Digitales Hygrometer - Digital

Digitales Hygrometer - Digital

Digitale Hygrometer kommen immer häufiger zum Einsatz. Das liegt zum Teil an ihrer Zuverlässigkeit und sicher auch daran, dass sie in immer mehr so genannten Wetterstationen eingebaut werden. Digitale Hygrometer verfügen über eine LED-Anzeige, wo die Werte abgelesen werden können. Die Geräte arbeiten mit einem Sensor, welcher aus einer kleinen, graphitbeschichteten Kunststofffolie besteht, an welche eine elektrische Spannung angelegt wird. Wenn die Luftfeuchte steigt, lagern sich Wassermoleküle an die kugelförmigen Graphitmoleküle an und erhöhen so den elektrischen Leitwert der Folie. Dieser erhöhte Wert wird dann auf dem Display als Anstieg der relativen Luftfeuchte in

Prozent (%) angezeigt.

Ein Nachteil dieser Technik ist, dass mit der Zeit die Sensoroberfläche mit Staub und anderen Ablagerungen zugesetzt wird. Zwar sind diese Ablagerungen winzig klein, aber sie können die Werte verfälschen.
Die Reaktionszeit der digitalen Hygrometer liegt bei 20 Minuten. Auch bei extremen Schwankungen der Luftfeuchte wird der veränderte Wert erst nach dieser Zeit angezeigt. Auch digitale oder elektronische Hygrometer müssen kalibriert werden. Das geschieht, indem man die Batterie entfernt und dann wieder einfügt.

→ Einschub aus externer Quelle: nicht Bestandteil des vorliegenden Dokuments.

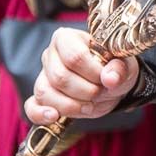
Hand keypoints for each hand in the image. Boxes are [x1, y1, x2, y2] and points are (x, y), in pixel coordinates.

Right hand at [25, 27, 140, 123]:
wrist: (109, 81)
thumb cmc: (113, 67)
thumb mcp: (124, 64)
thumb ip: (120, 69)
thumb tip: (110, 78)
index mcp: (67, 38)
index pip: (74, 57)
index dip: (93, 73)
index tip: (107, 79)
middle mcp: (50, 54)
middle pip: (60, 77)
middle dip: (86, 92)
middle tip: (102, 93)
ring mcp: (43, 75)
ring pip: (46, 93)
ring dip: (72, 105)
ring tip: (90, 105)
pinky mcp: (40, 96)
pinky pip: (32, 106)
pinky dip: (41, 114)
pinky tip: (54, 116)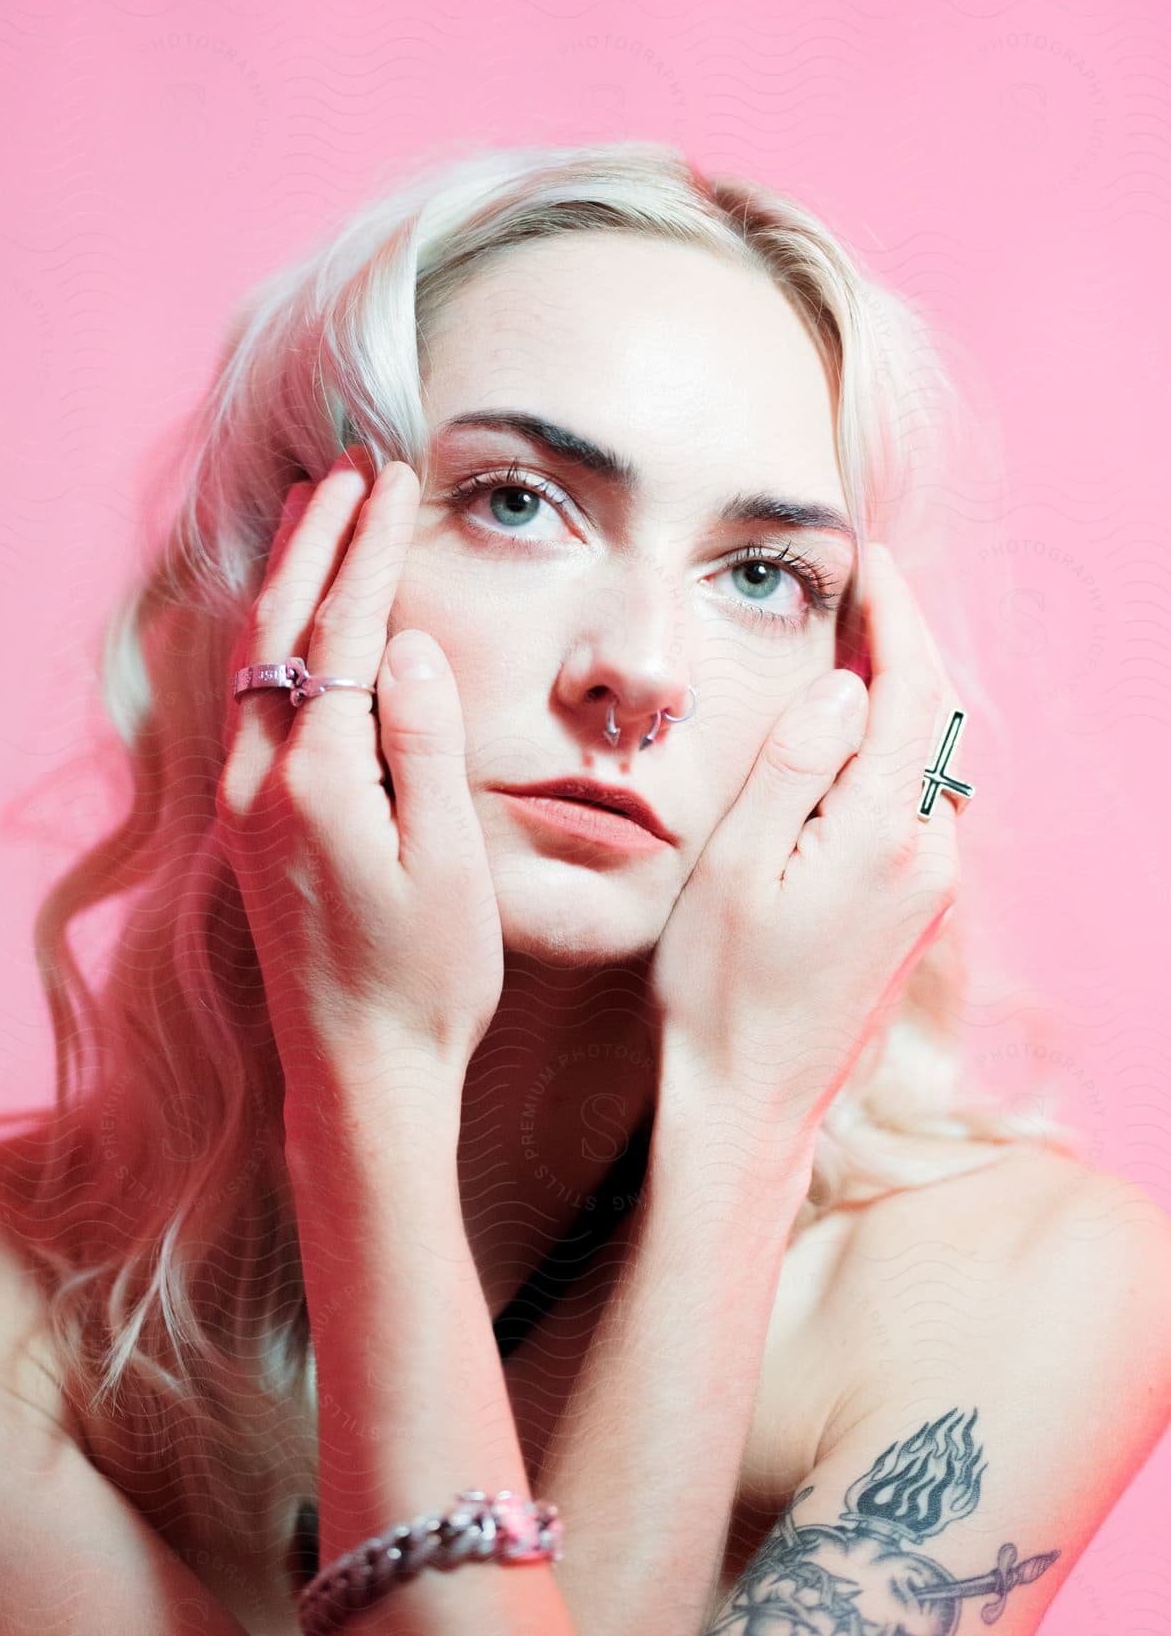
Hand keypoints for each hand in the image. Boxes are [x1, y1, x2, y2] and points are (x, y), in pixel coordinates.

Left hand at [215, 446, 504, 1111]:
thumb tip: (411, 645)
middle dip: (317, 539)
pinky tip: (280, 610)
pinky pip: (243, 696)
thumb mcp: (449, 865)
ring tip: (311, 508)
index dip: (371, 550)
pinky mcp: (242, 821)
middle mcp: (260, 782)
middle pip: (280, 626)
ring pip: (248, 657)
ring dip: (282, 575)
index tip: (392, 479)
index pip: (346, 634)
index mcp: (318, 784)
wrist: (358, 1071)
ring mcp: (241, 801)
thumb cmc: (426, 978)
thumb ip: (424, 747)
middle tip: (348, 466)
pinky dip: (264, 632)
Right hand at [647, 540, 964, 1135]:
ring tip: (845, 649)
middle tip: (858, 589)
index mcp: (885, 833)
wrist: (750, 1097)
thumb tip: (848, 684)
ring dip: (897, 696)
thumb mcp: (738, 861)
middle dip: (904, 642)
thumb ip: (798, 762)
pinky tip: (844, 743)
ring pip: (928, 759)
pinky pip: (914, 801)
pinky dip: (890, 751)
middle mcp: (927, 855)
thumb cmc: (722, 984)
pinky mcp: (913, 908)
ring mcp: (928, 886)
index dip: (897, 614)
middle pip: (935, 717)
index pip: (914, 689)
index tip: (870, 560)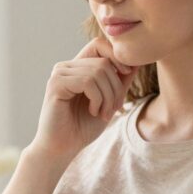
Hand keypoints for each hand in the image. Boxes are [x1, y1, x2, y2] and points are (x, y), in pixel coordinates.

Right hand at [28, 38, 138, 163]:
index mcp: (76, 67)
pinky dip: (97, 98)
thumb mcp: (108, 102)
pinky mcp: (56, 84)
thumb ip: (119, 83)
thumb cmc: (82, 128)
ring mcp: (59, 74)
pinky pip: (87, 81)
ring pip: (98, 72)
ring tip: (102, 113)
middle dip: (116, 87)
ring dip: (107, 96)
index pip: (99, 44)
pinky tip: (92, 111)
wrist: (61, 148)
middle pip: (103, 61)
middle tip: (113, 109)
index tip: (127, 75)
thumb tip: (137, 63)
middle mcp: (66, 67)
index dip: (116, 56)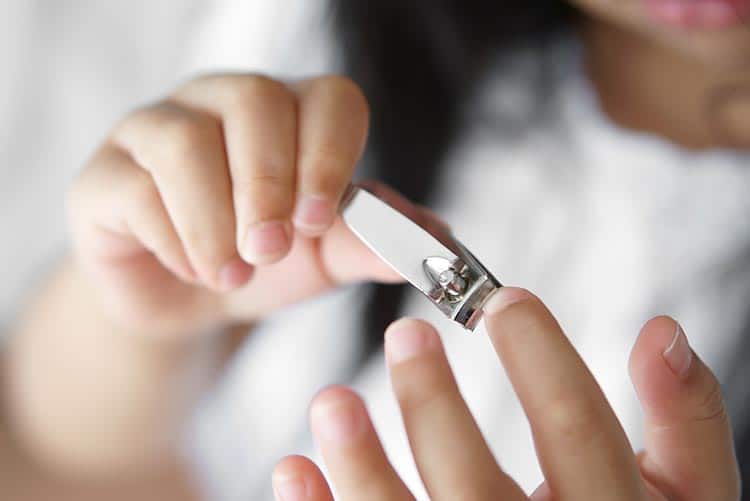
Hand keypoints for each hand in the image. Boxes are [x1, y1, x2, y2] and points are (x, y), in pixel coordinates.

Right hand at [66, 74, 404, 337]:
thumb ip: (372, 243)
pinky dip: (173, 240)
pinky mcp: (105, 173)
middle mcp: (223, 104)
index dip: (330, 152)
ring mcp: (157, 129)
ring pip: (184, 142)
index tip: (318, 219)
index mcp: (291, 115)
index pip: (329, 97)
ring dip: (216, 220)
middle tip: (271, 250)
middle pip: (254, 101)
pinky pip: (134, 189)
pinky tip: (193, 270)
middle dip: (267, 185)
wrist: (189, 305)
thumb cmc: (262, 266)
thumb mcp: (325, 259)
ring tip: (232, 273)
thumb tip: (434, 239)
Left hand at [272, 288, 739, 500]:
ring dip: (359, 464)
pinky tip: (294, 469)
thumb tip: (663, 334)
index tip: (501, 299)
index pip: (575, 429)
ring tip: (331, 400)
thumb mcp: (687, 497)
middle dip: (432, 403)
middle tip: (403, 334)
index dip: (539, 356)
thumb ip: (685, 421)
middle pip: (473, 482)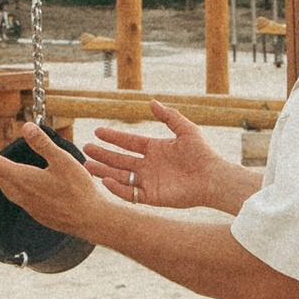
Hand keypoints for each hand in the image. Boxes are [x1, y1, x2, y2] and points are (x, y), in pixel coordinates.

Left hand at [0, 123, 110, 237]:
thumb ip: (43, 143)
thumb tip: (26, 126)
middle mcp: (20, 194)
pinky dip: (5, 183)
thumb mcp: (62, 161)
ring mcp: (27, 205)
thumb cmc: (78, 189)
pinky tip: (12, 183)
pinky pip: (12, 195)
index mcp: (23, 179)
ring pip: (3, 186)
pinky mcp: (35, 211)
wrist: (89, 220)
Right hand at [85, 102, 229, 209]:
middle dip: (103, 155)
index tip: (97, 132)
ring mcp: (149, 181)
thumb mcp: (186, 129)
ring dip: (104, 171)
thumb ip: (168, 116)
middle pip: (120, 160)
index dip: (113, 137)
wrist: (213, 177)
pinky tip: (106, 180)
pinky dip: (117, 188)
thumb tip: (151, 101)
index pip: (128, 142)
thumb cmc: (202, 153)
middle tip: (85, 149)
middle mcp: (149, 165)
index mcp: (155, 149)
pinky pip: (130, 193)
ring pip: (121, 176)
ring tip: (87, 166)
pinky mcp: (152, 197)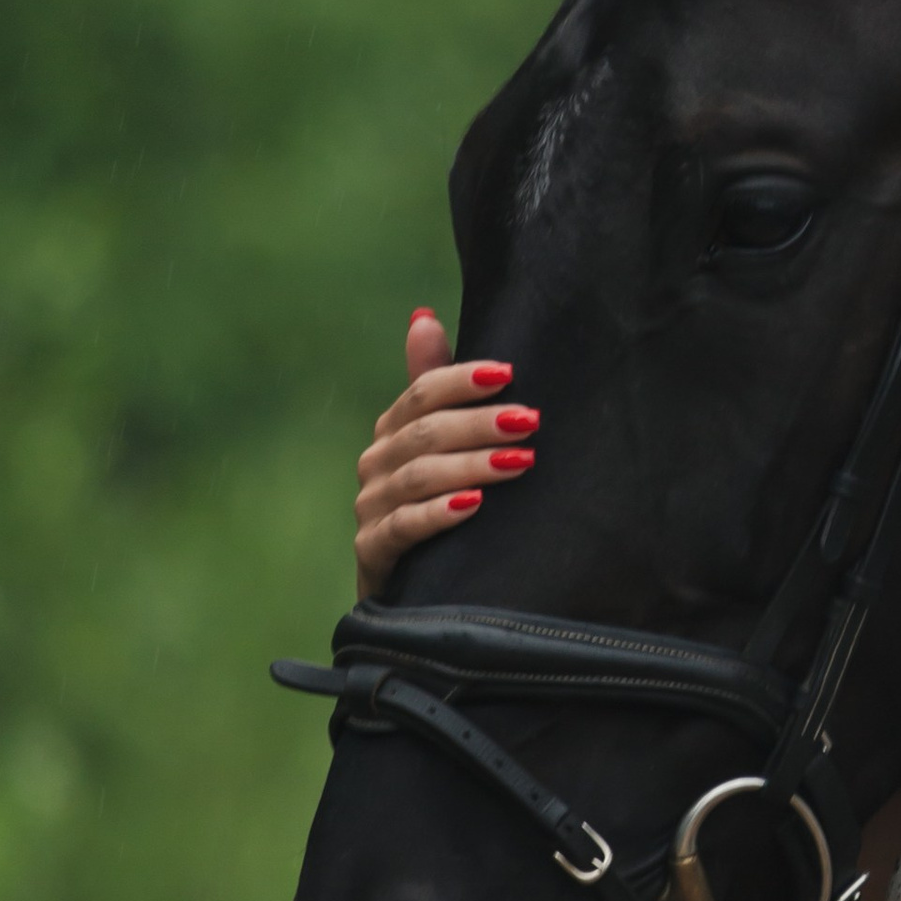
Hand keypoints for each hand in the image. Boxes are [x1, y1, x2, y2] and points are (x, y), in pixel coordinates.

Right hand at [354, 309, 540, 594]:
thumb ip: (433, 383)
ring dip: (471, 466)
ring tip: (519, 462)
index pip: (421, 393)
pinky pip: (403, 527)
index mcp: (393, 430)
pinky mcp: (373, 551)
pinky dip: (438, 514)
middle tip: (530, 421)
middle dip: (479, 424)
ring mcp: (371, 507)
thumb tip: (422, 316)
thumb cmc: (440, 502)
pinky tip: (473, 505)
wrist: (415, 585)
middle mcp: (377, 463)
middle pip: (425, 433)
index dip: (461, 380)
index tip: (508, 373)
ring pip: (419, 477)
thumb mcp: (443, 444)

Vergleich digitaler Hygrometer

Stiftung Warentest hat 2003 Hygrometer verglichen. Fünf digitale Hygrometer erhielten die Note gut. Das beste
elektronische Modell war das Huger / Oregon Scientific ETHG 912. Das Hygrometer hat einige Zusatzinformationen auf Lager. Es zeigt an, unterhalb welcher Temperatur (z.B. an kalten Tagen) sich Feuchtigkeit niederschlägt oder informiert auf Knopfdruck, wie Lüften die Luftfeuchte im Haus reduzieren kann. Es rechnet dazu die Feuchte der Außenluft auf Zimmertemperatur um. Außerdem zeigt es die Feuchtemittelwerte der letzten Tage an. Es zeigt an, ob die Luft zu trocken oder zu feucht ist und warnt vor zu hohen Werten. Mittlerweile ist dieses Hygrometer durch Nachfolger ersetzt. Der Preis liegt ungefähr bei 30 Euro. Teurer, aber von den Messwerten besser waren das Rostet Hygro 30.3011 mit Außensensor und das Testo 608-H1 mit Taupunktanzeige. Ganz aktuelle Vergleiche gibt es im Augenblick leider nicht, aber im Internet findet man viele Testergebnisse von privaten Nutzern, die ihre Erfahrungen mit den einzelnen Hygrometern gern zur Verfügung stellen.

Fest steht, wer sehr genaue Angaben von seinem Luftfeuchtemesser benötigt, sollte beim Kauf nicht knausern und lieber etwas mehr ausgeben. Unter 20 Euro sollten die Messinstrumente nicht kosten. Ab dieser Summe bekommt man schon gute Ware.

Wer es ganz genau wissen will, sollte ein Präzisionshygrometer verwenden. Dabei wird das kapazitive Messverfahren angewendet.  Es wird die Änderung eines elektrischen Feldes abhängig von der Umgebungsfeuchte gemessen. Die Geräte erinnern optisch eher an ein Sprechfunkgerät. Außerdem verbrauchen sie viel Strom und sind für den Dauerbetrieb deshalb ungeeignet. Die Geräte kosten ab etwa 100 Euro.